# PROBLEM REQUIREMENTS
In the passage about Ben Johnson's failed drug test, which substance had he been using?

>> START QUOTED PASSAGE

The phone rang at 6:30 a.m., Seoul time, Sept. 27, 1988.

On the other end was Jim Colonna, sports editor of the Orange County Register, and he was not his chatty self. No anecdotes about the Rams' last loss or his own last birdie.

"This is Jim," he said simply. "Ben Johnson tested positive."

Three days before, Canada's Johnson had thrust track and field into perhaps its highest worldwide orbit. He had run the 100 meters in 9.79 seconds, breaking his year-old world record by nearly a half-second, and he had beaten Carl Lewis in doing so.

But on that Tuesday, when the vials turned up most vile, Johnson had thrown his sport out an airplane window.

He had been using stanozolol, an anabolic steroid mostly used by bodybuilders. Lewis wound up with the gold medal.

It was not the first case of Olympic cheating. The dominance of the East German women's team was attributed to better living through chemistry - and after the fall of the Berlin Wall, the world learned how gruesome that chemistry really was.

But it was the day the music died for track and field, at least in America.

It is far easier to find a bull rider or an Arena Football receiver on TV than it is to find a track athlete.

One problem is that track and field is so elemental - no gadgets, no body armor - and thus is so boring in the virtual 21st Century.

>> END QUOTED PASSAGE
>> START EXTRACTED INFORMATION

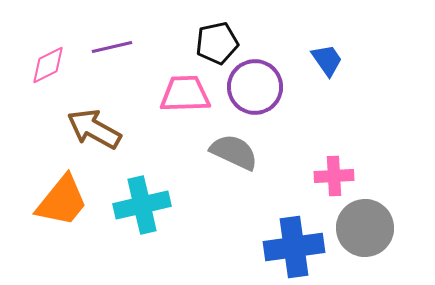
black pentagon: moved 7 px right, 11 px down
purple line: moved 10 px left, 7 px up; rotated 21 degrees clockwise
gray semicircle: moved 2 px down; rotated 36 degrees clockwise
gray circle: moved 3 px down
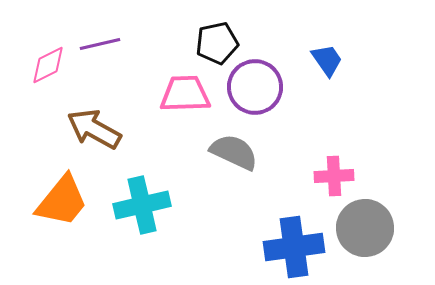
purple line: moved 12 px left, 3 px up
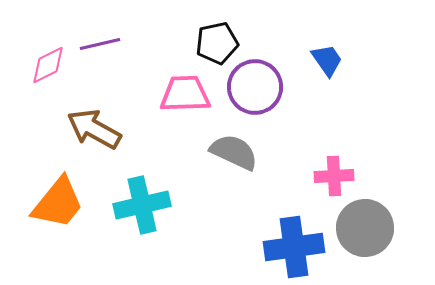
orange trapezoid: moved 4 px left, 2 px down
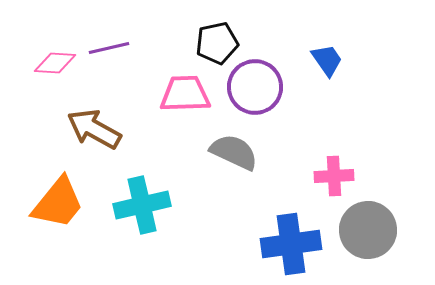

>> END EXTRACTED INFORMATION

# SOLUTION TO THE EXERCISE
Stanozolol, an anabolic steroid mostly used by bodybuilders.